You are forgetting to assume the dream shows him stuff that didn't actually happen, like innocents being killed in crossfire. If it is all a dream it all doesn't matter, he is being fed lies by the implants, about his wife, about Cohaagen, about everything, the fact it connects to real events before he went to Recall (which don't show the truth at all) just shows the ingenuity of the implants, who use his memories to create the story. Edgemar sweating could be another illusion caused by the implants. If it really is all a dream the moment he killed Edgemar the implants screwed his brain up enough there was no way of knowing what was real anymore, and his wife is sitting besides him at Recall crying that he isn't going to wake up anymore, whilst Quaid is experiencing killing her in his dream. This then goes on for him until the end it lobotomizes him. That is, if you believe it was a dream.

lionhead

There is a villains site called Villains Wiki. Edgemar is listed on this site along with Cohaagen, Richter, Helm, Lori, Harry, and Benny. The article about Edgemar states that Quaid realises Edgemar is working for Cohaagen when he sees him sweating. It also states that Edgemar's goal is to aid Cohaagen in his plans. Also mentioned is the fact that Richter is Lori's real husband and is angered when Quaid kills her the same way he kills Edgemar.

Answer: The novel also reveals another detail that indicates reality. Before it is revealed that Richter is Lori's real husband, Quaid doesn't seem to love Lori. He dreams of Melina every night and actually loves Melina despite being with Lori. Quaid wonders why Lori married him, and she doesn't seem to have aged since their wedding. Once Lori reveals that their eight years together is actually a six-week memory implant, Quaid realises that is why his eight year memory of Lori hasn't changed. When Lori tries to detain Quaid for Richter and Helm at the Hilton Hotel, she tries to kill Melina because she knows Melina is Quaid's dream girl.

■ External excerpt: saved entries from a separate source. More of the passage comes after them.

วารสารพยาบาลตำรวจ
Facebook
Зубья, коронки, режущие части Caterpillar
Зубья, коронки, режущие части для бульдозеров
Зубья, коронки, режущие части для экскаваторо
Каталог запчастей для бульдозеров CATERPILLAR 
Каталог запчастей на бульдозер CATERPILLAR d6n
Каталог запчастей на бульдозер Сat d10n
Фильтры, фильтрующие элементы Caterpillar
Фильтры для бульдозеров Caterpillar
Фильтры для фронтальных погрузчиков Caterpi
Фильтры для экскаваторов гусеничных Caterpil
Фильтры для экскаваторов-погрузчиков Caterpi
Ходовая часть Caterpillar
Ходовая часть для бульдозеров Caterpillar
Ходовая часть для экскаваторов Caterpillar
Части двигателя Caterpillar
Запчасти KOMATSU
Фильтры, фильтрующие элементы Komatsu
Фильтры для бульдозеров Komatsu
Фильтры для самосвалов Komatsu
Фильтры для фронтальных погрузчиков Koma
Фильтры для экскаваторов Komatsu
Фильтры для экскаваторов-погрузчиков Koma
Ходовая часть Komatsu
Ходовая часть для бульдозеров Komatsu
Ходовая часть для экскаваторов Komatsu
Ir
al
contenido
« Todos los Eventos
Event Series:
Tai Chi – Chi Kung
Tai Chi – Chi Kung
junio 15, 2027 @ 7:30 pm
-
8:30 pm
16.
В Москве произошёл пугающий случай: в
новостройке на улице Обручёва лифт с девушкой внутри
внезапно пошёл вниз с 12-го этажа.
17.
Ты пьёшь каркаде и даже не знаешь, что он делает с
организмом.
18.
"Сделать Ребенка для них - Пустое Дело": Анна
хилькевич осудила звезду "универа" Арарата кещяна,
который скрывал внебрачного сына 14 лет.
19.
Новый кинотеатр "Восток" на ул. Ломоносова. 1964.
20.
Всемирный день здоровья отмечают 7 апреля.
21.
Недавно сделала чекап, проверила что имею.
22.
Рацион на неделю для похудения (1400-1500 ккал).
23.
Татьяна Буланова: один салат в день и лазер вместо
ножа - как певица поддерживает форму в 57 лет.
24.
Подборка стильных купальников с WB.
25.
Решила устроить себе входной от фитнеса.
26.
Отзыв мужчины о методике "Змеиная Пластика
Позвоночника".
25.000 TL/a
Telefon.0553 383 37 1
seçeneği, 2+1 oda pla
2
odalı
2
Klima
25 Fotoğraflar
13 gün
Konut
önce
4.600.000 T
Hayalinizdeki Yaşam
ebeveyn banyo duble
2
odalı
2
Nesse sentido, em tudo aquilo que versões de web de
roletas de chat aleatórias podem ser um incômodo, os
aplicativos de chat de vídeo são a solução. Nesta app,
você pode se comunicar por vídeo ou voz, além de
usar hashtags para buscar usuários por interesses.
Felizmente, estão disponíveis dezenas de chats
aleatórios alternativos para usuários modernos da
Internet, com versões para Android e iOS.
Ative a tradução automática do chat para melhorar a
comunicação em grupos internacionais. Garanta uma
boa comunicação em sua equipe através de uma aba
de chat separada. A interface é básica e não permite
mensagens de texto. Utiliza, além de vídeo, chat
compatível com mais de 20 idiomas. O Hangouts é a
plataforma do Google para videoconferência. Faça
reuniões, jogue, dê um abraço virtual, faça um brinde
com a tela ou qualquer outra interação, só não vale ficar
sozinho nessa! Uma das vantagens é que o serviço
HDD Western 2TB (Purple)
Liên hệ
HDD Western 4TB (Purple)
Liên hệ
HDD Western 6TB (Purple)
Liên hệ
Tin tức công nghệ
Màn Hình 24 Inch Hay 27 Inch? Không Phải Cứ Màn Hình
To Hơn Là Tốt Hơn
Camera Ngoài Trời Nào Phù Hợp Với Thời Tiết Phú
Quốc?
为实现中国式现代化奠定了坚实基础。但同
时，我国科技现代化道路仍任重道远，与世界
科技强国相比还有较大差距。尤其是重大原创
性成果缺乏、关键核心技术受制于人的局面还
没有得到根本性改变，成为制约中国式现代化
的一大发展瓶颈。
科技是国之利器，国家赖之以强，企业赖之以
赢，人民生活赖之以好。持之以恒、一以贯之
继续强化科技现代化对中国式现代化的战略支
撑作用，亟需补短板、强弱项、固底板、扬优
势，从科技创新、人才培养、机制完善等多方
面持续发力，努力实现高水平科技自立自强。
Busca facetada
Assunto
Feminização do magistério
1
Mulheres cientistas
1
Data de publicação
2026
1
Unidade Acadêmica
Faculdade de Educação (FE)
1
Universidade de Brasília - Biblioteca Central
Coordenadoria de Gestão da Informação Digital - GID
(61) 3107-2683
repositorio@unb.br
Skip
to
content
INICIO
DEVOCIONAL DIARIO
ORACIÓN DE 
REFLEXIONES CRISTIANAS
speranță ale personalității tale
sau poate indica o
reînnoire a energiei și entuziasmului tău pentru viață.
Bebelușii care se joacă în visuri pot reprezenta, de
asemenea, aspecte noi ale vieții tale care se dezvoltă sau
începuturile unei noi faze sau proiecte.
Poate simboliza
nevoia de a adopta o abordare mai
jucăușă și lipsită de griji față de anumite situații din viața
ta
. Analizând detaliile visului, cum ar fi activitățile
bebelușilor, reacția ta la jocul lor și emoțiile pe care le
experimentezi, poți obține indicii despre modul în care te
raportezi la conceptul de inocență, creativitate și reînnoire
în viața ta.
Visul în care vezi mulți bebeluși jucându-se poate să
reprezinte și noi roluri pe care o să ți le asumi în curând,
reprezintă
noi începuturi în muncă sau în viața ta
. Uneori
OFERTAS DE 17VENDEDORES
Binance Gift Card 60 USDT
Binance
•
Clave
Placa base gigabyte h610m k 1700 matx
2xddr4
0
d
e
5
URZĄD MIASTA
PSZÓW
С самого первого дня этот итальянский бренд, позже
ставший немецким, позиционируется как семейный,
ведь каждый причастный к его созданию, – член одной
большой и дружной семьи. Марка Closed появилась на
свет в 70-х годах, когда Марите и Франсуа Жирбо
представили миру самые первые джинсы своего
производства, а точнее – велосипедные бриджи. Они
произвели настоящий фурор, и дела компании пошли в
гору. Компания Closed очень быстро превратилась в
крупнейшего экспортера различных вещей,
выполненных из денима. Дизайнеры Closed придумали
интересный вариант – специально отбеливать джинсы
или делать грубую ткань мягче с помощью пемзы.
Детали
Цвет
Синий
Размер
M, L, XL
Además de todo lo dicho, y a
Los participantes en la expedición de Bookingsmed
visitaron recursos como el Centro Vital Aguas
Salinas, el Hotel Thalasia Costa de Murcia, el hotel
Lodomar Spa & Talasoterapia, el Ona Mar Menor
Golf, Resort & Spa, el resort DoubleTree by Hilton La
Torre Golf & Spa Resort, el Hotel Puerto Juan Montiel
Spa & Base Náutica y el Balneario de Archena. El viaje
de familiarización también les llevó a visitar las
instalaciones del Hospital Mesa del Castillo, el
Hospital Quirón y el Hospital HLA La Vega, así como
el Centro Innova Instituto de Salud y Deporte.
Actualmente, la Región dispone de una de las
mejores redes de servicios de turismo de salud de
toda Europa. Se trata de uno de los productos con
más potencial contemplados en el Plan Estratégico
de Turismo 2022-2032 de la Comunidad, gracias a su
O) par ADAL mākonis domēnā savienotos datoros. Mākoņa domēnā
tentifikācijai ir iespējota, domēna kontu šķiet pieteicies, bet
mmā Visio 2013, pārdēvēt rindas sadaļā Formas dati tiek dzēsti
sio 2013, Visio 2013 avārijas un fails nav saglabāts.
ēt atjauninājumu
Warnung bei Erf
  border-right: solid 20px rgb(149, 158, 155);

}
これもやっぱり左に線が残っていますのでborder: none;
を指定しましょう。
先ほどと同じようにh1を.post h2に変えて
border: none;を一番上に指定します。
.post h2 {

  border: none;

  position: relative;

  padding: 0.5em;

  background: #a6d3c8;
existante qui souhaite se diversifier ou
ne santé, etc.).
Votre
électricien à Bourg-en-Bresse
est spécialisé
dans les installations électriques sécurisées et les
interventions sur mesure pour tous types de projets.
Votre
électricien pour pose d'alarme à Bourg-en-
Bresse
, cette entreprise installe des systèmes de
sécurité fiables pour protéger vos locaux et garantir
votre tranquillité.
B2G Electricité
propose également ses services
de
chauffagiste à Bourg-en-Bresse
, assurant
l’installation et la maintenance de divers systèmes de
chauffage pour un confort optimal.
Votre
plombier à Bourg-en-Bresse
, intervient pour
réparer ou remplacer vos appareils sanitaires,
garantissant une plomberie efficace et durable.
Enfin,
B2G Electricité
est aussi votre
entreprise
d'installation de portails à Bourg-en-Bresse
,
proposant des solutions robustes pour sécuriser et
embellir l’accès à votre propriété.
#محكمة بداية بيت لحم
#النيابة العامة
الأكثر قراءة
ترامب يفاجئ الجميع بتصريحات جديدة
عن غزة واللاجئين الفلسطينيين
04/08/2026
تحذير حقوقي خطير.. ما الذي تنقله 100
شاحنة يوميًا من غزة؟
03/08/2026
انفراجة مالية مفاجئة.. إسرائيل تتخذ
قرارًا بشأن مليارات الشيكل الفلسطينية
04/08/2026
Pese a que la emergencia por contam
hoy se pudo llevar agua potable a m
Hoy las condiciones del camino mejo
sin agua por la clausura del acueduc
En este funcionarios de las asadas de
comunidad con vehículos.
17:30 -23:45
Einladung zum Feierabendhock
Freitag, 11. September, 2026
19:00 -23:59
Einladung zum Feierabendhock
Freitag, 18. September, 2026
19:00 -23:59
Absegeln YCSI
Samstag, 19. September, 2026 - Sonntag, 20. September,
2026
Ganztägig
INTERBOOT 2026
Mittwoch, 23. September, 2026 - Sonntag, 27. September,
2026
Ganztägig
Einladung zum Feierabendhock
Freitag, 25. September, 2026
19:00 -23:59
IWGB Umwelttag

Answer: The novel by Piers Anthony has other signs that indicate Quaid's adventure was reality. When Richter and Helm are looking for Quaid on Earth, it says the bug in Quaid's head alerted them about his trip to Rekall. Richter and Helm went to Rekall to question the Rekall staff and dispatch them. When Richter and Helm are chasing Quaid and Melina on Mars, Quaid asks Melina if she has ever heard of Rekall, and she tells him she used to model for Rekall, which explains why Quaid saw Melina's face on the screen during his implant procedure at Rekall. Furthermore, Edgemar tells Quaid he is still at Rekall strapped in the implant chair, but McClane told the other Rekall staff members to dump Quaid in the Johnnycab and send him home. So it doesn't make sense that Quaid is still at Rekall after they sent him home.

Answer: The "dream" is when Quaid thinks Lori is his wife. Lori is really Richter's wife. The dreams Quaid had of Melina were visions reminding him of his past life.

Answer: Edgemar's red pill may have been a knockout dose so Richter, Helm, and Lori could take Quaid to Cohaagen. The red pill could also have possibly been poison, like cyanide. The pill wouldn't have returned Quaid to reality because he was still in reality.